Jeremy Greenan, a 30-year-old clerk at the Airport Liquors store on the Hyannis rotary, nodded in recognition when Bennett's name was mentioned by a reporter. ''I don't follow politics that much, so to see him out there, it definitely helps," he said. ''He's a younger guy, too -- that's cool."

Raised in Pennsylvania, Bennett said he was a ''hellion" in his youth, but straightened out at a two-year military college, where he was valedictorian in 1997. In 2001, after attending Penn State, he moved to Nantucket, where his mother lives. The family's history on the island dates to the 1920s, he said.

Bennett's first campaign for selectman, in 2003, was unsuccessful. The following year, he spent weeks waving at cars in the island's Milestone Rotary -- making him an object of some ridicule, but helping him win one of two open seats by a handful of votes. (Willauer, elected the following year, also campaigned in the rotary after seeing Bennett win.)

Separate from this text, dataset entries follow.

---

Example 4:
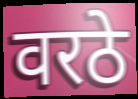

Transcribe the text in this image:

वरठे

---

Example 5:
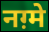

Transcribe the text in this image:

नग़्मे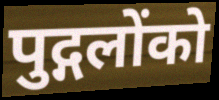
पुद्गलोंकोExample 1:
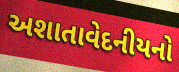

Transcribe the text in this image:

અશાતાવેદનીયનો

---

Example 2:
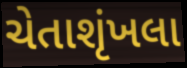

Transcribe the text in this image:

ચેતાશૃંખલા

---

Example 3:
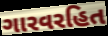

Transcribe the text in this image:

ગારવરહિત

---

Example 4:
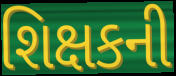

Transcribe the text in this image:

શિક્ષકની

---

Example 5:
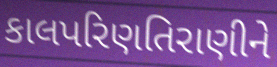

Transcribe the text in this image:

કાલપરિણતિરાણીને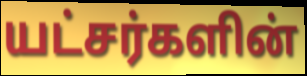
யட்சர்களின்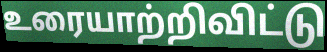
உரையாற்றிவிட்டு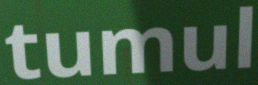
tumulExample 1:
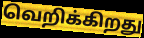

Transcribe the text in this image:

வெறிக்கிறது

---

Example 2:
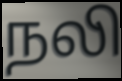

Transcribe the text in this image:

நலி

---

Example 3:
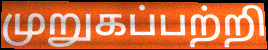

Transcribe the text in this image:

முறுகப்பற்றி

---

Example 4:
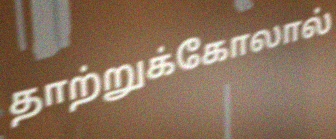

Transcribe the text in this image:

தாற்றுக்கோலால்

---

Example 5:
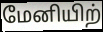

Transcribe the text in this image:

மேனியிற்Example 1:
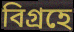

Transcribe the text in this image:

বিগ্রহে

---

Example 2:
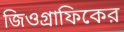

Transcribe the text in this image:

জিওগ্রাফিকের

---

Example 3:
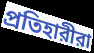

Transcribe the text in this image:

প্রতিহারীরা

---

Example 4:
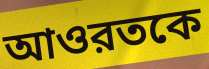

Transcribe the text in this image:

আওরতকে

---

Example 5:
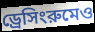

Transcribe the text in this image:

ড্রেসিংরুমেও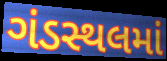
ગંડસ્થલમાંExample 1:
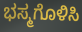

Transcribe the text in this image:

ಭಸ್ಮಗೊಳಿಸಿ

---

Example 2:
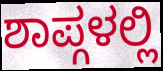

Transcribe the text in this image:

ಶಾಪ್ಗಳಲ್ಲಿ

''Something clicked for the populace," said Doug Foregger, 40, a Nantucket real estate executive. ''They said, hey, if he's working this hard to get this job, maybe he'll work that hard on our behalf."

In the small, pink-curtained courtroom at the Nantucket town offices, Bennett wore a gray suit and sat ramrod straight at the selectmen's table one night this month. Before about 20 spectators seated in wooden benches, Bennett made a motion to accept a $1,000 donation to the island's adult day-care center, then voted ''aye" in a loud, distinctive voice.

He later cast the only vote against a plan to limit parking on narrow Cliff Road because, he explained the next day, the change could hurt businesses there.

Not everyone has been pleased with Bennett's performance. Richard Burns, a Nantucket bookstore employee, said the selectman doesn't seem to grasp the ''nuts and bolts" of governing and doesn't garner much respect. Some critics, including Willauer, say Bennett has been stretched thin by his Senate campaign and has missed important decisions.

Others have faulted Bennett for recklessness, after he accused another islander of extortion on an online message board dedicated to Nantucket politics. Grant Sanders, the administrator of the popular website, known as YACK, said he suspended Bennett's posting privileges because his comments were libelous. (On his site, Sanders credited ''the Doug Brouhaha" with boosting visitor traffic by almost 20,000 hits per day in December.)

Sanders said he would happily welcome Bennett back to the website if he would apologize. Bennett maintains he did nothing wrong.

''I think he is a decent and caring young man," Sanders wrote in an e-mail. ''He's like a hurricane. You can't stop the guy."